IBM announces PowerXCell 8i, QS22 blade server

IBM announces PowerXCell 8i, QS22 blade server Tuesday 13th May 2008, 11:23:00 PM, written by Carl Bender

IBM today made formal the announcement of an HPC-targeted variant of the Cell B.E. processor, given the name PowerXCell 8i. Featuring re- engineered SPEs with enhanced dual-precision performance and improved memory addressability, the processor is capable of ~102 DP GFlops and support for up to 16GB of DDR2 memory at ~25GB/s. Originally described at the Cool Chips conference in April of 2007, the PowerXCell 8i is the processor IBM will use as the workhorse in a heterogeneous setup powering the Los Alamos National Laboratory's Roadrunner supercomputer, expected to be the world's fastest when it debuts later this year. Having undergone cost/benefit trials since the original project announcement back in September 2006, by late last year Los Alamos scientists had succeeded in improving key algorithm performance (molecular dynamics, radiation transport, plasma behavior) by a six- fold average through the use of the Opteron/Cell compute nodes vs Opteron-based nodes alone.

Following its successful test period with the Department of Energy, the PowerXCell 8i will become available commercially next month through IBM's newly announced BladeCenter QS22, a blade-based solution rated at 217 GFlops of DP performance in a single-slot form factor. With over fifty customers presently migrating code to the QS22, IBM sees an opportunity in a market niche it estimates is worth roughly $8-10 billion. The PowerXCell 8i will be aimed at seven industries where the architecture is particularly well suited for HPC performance gains, including: Aerospace/defense, Health care/life sciences, Petroleum exploration, Financial, Digital media, Electronics, and Government.
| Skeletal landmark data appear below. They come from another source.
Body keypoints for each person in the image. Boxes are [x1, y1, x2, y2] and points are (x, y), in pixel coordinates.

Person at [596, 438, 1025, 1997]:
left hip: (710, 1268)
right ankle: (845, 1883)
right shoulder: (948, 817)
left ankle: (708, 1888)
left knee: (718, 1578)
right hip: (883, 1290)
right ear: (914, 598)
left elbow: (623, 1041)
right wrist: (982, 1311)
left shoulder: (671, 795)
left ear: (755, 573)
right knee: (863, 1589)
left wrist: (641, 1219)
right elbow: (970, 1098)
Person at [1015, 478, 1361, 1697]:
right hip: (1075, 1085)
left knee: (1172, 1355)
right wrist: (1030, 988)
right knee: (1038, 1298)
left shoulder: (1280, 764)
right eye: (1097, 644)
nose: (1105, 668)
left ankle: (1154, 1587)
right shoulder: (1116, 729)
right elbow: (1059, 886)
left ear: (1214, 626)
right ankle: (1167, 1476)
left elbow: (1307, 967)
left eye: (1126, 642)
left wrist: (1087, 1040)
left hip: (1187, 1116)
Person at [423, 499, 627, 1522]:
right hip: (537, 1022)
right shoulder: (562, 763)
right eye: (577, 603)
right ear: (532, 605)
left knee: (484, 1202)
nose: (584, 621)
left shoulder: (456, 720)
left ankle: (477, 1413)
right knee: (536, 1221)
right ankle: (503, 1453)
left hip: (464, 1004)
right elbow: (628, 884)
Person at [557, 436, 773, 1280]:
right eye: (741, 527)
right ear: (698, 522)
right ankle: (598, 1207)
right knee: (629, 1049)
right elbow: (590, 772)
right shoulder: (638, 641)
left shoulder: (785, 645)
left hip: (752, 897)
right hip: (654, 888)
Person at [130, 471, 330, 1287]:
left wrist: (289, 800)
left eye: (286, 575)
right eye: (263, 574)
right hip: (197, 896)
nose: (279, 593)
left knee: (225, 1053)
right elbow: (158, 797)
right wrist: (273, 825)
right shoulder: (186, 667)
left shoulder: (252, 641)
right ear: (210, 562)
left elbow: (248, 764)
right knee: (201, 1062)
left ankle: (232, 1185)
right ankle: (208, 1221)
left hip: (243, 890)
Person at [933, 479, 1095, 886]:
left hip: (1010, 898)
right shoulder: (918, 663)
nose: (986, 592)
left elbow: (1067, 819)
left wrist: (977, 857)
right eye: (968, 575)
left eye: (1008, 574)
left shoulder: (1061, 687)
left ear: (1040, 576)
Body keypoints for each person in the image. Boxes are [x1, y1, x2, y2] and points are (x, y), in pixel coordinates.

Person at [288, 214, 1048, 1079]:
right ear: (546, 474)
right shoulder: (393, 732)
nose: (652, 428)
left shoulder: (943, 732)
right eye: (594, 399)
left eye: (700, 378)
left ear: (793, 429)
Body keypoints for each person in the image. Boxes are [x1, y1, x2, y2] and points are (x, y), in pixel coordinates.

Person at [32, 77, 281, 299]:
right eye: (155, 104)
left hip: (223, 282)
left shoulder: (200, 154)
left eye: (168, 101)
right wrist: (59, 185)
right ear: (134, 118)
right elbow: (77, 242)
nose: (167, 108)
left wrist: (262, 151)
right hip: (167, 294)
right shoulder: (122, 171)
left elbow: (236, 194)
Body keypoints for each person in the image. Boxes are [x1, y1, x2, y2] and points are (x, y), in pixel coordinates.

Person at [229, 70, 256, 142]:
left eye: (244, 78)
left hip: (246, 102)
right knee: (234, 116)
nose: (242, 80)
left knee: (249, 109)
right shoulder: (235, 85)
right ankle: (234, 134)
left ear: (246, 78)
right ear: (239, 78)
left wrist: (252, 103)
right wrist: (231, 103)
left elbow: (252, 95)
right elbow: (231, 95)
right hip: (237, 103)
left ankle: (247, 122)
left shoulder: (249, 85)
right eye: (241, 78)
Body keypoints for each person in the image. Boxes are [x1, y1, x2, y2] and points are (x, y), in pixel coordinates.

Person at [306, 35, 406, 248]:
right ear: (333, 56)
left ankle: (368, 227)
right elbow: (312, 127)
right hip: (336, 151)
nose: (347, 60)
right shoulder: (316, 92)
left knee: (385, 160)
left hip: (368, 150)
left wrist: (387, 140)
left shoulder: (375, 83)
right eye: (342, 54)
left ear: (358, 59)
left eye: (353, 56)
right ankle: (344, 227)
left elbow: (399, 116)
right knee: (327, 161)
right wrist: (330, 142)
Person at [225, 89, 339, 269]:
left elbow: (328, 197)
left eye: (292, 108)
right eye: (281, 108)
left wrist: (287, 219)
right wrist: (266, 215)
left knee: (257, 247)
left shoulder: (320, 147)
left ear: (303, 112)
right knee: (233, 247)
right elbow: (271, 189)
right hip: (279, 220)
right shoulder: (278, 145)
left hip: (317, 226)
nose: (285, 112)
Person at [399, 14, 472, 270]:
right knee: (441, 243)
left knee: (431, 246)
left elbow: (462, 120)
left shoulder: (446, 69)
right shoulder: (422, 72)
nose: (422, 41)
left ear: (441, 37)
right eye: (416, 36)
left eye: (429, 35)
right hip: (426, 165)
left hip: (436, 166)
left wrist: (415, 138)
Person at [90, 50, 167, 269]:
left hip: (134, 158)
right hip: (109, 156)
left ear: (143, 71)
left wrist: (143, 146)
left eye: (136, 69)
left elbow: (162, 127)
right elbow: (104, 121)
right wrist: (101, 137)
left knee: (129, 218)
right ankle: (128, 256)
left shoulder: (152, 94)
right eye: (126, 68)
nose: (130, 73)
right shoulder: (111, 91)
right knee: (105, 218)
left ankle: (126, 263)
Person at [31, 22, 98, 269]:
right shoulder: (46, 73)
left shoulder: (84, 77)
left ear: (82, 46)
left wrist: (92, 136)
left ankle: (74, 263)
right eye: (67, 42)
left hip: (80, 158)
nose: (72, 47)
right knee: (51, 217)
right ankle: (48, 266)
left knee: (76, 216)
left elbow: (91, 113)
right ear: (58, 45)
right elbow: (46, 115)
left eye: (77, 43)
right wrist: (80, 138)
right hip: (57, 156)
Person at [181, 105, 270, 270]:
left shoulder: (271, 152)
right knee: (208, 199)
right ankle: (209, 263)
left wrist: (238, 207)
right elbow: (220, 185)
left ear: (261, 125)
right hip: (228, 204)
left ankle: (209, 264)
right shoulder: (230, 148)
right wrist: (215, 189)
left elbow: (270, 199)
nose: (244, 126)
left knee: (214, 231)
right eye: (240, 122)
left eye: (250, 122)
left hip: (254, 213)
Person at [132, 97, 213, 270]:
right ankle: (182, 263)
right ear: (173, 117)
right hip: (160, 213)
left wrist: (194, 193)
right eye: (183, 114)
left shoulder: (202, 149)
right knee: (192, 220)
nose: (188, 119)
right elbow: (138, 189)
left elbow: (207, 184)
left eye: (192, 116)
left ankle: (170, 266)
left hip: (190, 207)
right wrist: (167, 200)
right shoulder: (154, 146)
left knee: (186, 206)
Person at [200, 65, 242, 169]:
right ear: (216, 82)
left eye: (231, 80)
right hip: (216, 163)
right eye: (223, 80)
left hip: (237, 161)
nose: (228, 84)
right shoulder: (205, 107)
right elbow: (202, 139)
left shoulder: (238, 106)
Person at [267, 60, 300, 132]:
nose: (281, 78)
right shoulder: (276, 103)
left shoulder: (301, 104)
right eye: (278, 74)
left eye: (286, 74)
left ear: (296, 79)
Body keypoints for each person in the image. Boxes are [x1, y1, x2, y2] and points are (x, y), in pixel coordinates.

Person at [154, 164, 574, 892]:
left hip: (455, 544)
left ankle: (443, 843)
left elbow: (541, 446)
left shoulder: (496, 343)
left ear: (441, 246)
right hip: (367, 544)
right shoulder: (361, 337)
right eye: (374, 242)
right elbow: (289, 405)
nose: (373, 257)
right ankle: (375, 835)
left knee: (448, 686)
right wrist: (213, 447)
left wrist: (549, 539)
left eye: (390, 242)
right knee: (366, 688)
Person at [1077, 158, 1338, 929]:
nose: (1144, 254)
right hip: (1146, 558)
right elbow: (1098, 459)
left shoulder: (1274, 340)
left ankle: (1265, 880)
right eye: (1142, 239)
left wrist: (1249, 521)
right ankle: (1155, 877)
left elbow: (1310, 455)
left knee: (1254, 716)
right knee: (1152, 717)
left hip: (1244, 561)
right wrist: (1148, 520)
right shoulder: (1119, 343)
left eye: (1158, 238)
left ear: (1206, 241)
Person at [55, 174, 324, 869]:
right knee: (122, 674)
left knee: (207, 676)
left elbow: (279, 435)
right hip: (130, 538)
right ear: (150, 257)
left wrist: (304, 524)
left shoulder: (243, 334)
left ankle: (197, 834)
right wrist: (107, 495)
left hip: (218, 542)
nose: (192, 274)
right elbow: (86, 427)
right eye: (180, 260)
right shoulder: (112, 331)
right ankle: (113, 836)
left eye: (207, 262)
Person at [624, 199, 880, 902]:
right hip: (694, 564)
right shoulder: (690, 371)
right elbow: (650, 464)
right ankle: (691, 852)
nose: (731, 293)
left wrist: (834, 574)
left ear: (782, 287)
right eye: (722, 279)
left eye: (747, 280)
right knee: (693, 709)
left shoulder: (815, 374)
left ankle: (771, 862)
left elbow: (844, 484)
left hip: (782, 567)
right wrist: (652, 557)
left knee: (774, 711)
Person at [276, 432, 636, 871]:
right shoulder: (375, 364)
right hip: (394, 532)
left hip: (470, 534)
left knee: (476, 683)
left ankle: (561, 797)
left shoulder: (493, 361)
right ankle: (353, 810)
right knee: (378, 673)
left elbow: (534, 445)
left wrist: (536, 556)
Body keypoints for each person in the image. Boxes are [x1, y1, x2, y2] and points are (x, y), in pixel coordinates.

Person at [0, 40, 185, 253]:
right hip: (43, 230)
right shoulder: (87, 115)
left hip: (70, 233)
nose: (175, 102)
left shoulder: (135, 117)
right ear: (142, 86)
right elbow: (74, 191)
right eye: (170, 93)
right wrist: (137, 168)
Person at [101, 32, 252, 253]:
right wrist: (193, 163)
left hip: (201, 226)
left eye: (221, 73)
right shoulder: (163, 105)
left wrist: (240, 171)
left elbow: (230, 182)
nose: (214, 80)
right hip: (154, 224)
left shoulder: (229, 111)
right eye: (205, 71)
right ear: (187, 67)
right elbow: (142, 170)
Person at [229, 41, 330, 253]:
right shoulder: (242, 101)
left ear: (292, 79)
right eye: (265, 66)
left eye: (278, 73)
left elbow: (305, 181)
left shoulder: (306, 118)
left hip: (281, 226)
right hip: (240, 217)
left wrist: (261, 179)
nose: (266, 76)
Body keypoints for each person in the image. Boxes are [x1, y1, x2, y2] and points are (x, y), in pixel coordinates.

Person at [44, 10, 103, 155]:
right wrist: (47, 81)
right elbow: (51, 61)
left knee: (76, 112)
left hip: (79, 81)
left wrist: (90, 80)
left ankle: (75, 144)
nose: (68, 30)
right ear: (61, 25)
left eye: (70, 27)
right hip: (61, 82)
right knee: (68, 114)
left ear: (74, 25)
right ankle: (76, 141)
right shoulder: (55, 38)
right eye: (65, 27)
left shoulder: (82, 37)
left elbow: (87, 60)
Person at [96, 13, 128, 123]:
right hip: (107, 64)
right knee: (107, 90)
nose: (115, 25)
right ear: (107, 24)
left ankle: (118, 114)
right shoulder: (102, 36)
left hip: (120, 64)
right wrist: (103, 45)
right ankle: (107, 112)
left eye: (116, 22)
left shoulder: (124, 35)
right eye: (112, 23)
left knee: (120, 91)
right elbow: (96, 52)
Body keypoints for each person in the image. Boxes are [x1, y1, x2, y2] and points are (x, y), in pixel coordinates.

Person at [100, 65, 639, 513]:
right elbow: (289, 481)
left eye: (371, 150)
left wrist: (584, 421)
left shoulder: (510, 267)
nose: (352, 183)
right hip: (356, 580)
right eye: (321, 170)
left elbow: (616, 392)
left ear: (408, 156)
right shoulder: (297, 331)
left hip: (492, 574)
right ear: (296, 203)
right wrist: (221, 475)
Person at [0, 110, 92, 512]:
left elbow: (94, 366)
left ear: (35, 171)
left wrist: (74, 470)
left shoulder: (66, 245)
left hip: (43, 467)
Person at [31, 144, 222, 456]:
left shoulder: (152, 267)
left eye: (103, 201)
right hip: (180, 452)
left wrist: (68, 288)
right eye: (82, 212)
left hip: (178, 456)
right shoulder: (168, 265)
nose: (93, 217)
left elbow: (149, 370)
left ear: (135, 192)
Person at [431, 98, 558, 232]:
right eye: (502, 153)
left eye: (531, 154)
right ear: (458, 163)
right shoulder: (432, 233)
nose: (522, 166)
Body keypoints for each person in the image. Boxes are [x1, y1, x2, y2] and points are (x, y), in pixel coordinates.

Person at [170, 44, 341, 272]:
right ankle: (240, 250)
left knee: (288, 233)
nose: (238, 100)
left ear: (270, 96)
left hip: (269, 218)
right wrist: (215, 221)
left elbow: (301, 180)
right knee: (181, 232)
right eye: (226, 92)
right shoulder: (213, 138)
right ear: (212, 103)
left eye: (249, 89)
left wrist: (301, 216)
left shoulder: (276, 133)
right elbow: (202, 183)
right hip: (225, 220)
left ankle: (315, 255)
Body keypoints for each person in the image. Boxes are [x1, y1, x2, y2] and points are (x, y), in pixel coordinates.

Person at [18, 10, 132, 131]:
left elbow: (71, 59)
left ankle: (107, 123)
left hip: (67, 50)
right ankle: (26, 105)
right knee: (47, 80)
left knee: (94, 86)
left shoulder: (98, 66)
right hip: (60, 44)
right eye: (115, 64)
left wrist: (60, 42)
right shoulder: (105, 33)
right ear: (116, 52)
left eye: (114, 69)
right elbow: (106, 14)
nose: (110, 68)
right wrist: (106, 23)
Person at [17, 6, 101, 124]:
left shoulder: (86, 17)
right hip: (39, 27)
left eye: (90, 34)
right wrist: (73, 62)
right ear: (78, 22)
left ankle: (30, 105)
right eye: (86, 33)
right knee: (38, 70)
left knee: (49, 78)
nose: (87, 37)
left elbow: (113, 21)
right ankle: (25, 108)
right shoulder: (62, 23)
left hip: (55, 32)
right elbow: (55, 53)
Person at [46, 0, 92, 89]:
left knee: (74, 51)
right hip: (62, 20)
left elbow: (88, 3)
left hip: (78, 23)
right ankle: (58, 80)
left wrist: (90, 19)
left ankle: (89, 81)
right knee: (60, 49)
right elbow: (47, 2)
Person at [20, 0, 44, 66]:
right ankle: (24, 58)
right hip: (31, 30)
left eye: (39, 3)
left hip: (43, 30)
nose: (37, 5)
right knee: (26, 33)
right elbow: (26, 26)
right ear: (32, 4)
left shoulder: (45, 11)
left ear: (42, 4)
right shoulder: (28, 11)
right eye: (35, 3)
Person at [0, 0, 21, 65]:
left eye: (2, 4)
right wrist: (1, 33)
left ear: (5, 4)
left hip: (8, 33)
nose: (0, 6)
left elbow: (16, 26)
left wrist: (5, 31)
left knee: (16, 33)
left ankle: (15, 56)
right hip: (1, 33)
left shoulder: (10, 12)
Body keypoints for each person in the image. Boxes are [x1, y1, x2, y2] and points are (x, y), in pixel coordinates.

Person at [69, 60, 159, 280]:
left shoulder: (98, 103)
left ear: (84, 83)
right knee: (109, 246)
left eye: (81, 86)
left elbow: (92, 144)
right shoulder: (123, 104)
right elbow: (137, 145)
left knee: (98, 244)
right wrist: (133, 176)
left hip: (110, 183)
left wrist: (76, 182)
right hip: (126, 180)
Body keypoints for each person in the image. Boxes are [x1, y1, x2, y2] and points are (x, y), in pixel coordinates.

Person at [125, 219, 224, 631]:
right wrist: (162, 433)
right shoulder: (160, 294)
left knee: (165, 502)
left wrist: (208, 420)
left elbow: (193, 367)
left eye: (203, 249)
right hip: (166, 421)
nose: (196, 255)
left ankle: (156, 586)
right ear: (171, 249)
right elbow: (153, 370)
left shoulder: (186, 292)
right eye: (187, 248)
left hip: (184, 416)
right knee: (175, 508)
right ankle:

In addition to the architectural refinements of the new Cell, IBM has continued work on the software and tools, allowing the QS22 to function in an increasingly transparent fashion inside of heterogeneous BladeCenter environments. Through the development of new API/library functionality, customers are able to take advantage of QS22-accelerated code vectorization on low-hanging fruit (such as Monte Carlo) without the need to make significant alterations to the original x86 or POWER code.

Developed as an offshoot of the Cell partnership with Sony and Toshiba, IBM has indicated that in the future, high-volume/performance- intensive applications such as game systems are likely to continue as the point of origination for new high-performance architectures. It can be expected that to some extent the eventual STI Cell '2' will reflect IBM's design gambit in a post-Larrabee/GPGPU computing world, the massively parallel space in which Cell v1.0 itself was an early player.